Les analyses des comptabilités, conjuguées aux enquêtes menées chez des agriculteurs et d’autres acteurs du territoire, attestent d’une situation jugée «préoccupante». En effet, les revenus disponibles vont de 45.800€/ UTANS (**) pour les exploitations qui s’en sortent le mieux, à -17.700€ pour les moins performantes ! Les auteurs de l’étude constatent : «une forte variabilité de revenu disponible intra-zones» en constatant la présence d’agriculteurs plus performants «dans toutes les zones, mais moins nombreux en zone à plus faible potentiel».
Meilleure productivité du travail et meilleurs rendements
Alors, pourquoi de tels écarts ? Quatre principaux facteurs discriminants sont pointés. Tout d’abord, une productivité du travail plus élevée (ha/actif et tonnes équivalent blé/actif). Ensuite, des rendements plus élevés à potentiel «équivalent» (+12%). Puis, des surfaces plus importantes (+12%). Enfin, des produits cultures par hectare et par UTANS** plus élevés (+25%).
L’efficience des charges (intrants et/ou mécanisation-main d’œuvre) est donc inégale entre exploitations.
Niveau d’intrants identique et rendements différents
L’étude d’Arvalis souligne la remarquable capacité d’adaptation de certains producteurs aux aléas climatiques, économiques ou réglementaires. Adapter ses apports d’intrants au potentiel de production, tout en gérant les risques climatique et économique, devient une nécessité absolue dans un contexte difficile.

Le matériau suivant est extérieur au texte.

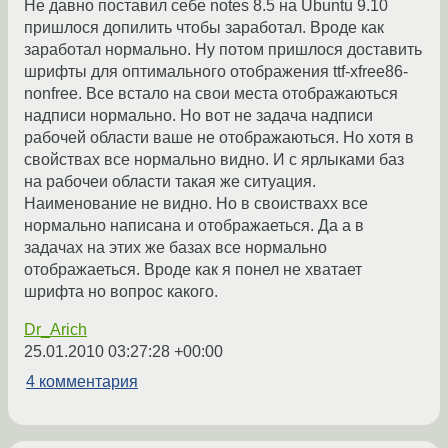
Не давно поставил себе notes 8.5 на Ubuntu 9.10
пришлося допилить чтобы заработал. Вроде как
заработал нормально. Ну потом пришлося доставить
шрифты для оптимального отображения ttf-xfree86-
nonfree. Все встало на свои места отображаються
надписи нормально. Но вот не задача надписи
рабочей области ваше не отображаються. Но хотя в
свойствах все нормально видно. И с ярлыками баз
на рабочеи области такая же ситуация.
Наименование не видно. Но в своиствахх все
нормально написана и отображаеться. Да а в
задачах на этих же базах все нормально
отображаеться. Вроде как я понел не хватает
шрифта но вопрос какого.
Dr_Arich
25.01.2010 03:27:28 +00:00
4 комментария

D’ailleurs, l’Institut du Végétal est parvenu à chiffrer les marges économiques que procure en moyenne cette agilité du chef d’exploitation, capable de moduler à bon escient ses intrants en fonction des conditions climatiques annuelles. «Dans le contexte actuel, pour certaines exploitations, c’est un enjeu de 40 à 50€/ha, pour un niveau de risque équivalent». (De 50 à 75 € si on s’adapte aux conditions climatiques des années 2013-2015).

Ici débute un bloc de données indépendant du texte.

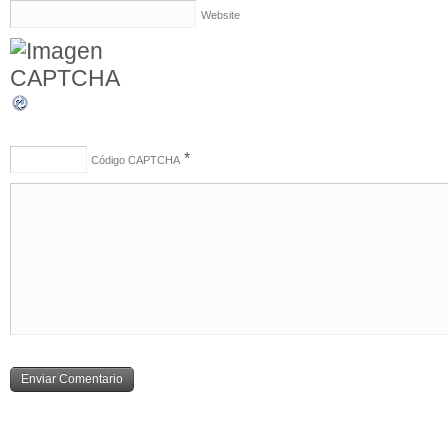
Website
*
Código CAPTCHA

Préserver la compétitivité des exploitations : agrandissement, délégation, prestation, mutualisation… Quel levier ?
Enfin, la dernière phase de l’étude évalue, parmi d’autres leviers, des scénarios pertinents pour un producteur céréalier, désireux de gagner en productivité (tonnes produites par actif) et de bénéficier d’économies d’échelle liées à la surface en charges de mécanisation (montant investi/ha travaillé).

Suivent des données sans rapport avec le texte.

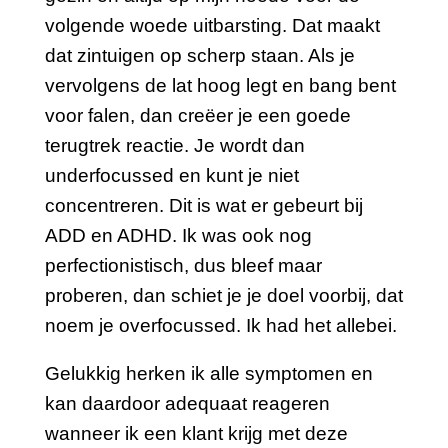
volgende woede uitbarsting. Dat maakt
dat zintuigen op scherp staan. Als je
vervolgens de lat hoog legt en bang bent
voor falen, dan creëer je een goede
terugtrek reactie. Je wordt dan
underfocussed en kunt je niet
concentreren. Dit is wat er gebeurt bij
ADD en ADHD. Ik was ook nog
perfectionistisch, dus bleef maar
proberen, dan schiet je je doel voorbij, dat
noem je overfocussed. Ik had het allebei.
Gelukkig herken ik alle symptomen en
kan daardoor adequaat reageren
wanneer ik een klant krijg met deze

A partir d’une situation de départ correspondant à une exploitation «moyennement performante», trois hypothèses d’évolution ont été testées. (A risque climatique équivalent.)
1) Adaptation de l’exploitation, à surface constante.
2) Augmentation de surface, à moyens constants.
3) Regroupement des moyens (mise en commun du matériel et de la main d’œuvre) de plusieurs exploitations (entre 3 – 4 unités de production ou 6 – 8).
Ces hypothèses sont détaillées dans la tableau ci-dessous.
* MO travaillant = salariés + MO familiale
* Hors cotisations sociales exploitant et rémunération main d’œuvre familiale incluse (16 k€), EBE : Excédent Brut d’Exploitation, MN : Marge Nette
Assolement en commun, des gains économiques intéressants
Clairement, le regroupement des moyens d’exploitations avec assolement en commun et mutualisation intégrale du parc de matériel, génère les gains économiques les plus importants. Cette hypothèse conjugue les avantages suivants. Tout d’abord une réduction considérable des investissements matériels de 3.300–4.000 €/ha à 1.500 -2.500 €/ha. Ensuite, une efficience supérieure du temps de travail. Ce dernier conduit à réduire le nombre d’unités de travail intervenant sur les exploitations regroupées de 3,6 à 2 unités (regroupement entre 3 – 4 exploitations) et de 7,2 unités à 3 (regroupement entre 6 et 8 exploitations). Enfin, la mutualisation possible des risques.
La conjugaison de ces facteurs explique l’augmentation considérable des revenus pour chaque unité de travail continuant à intervenir sur l’exploitation. Ainsi, ce constat amène naturellement à se poser la question sur la manière dont on pourra ultérieurement valoriser le temps de travail «libéré», autrefois affecté à l’activité de production.
(*) Chambre d’agriculture Centre Val de Loire , CER Alliance Centre Indre et Val de Loire, groupe Accompagnement & Stratégie, Crédit Agricole CAR Centre & CASA, Fnsea, avec l’appui financier de la Région Centre Val de Loire.
(**) UTANS : Unité de Travail Agricole Non Salarié.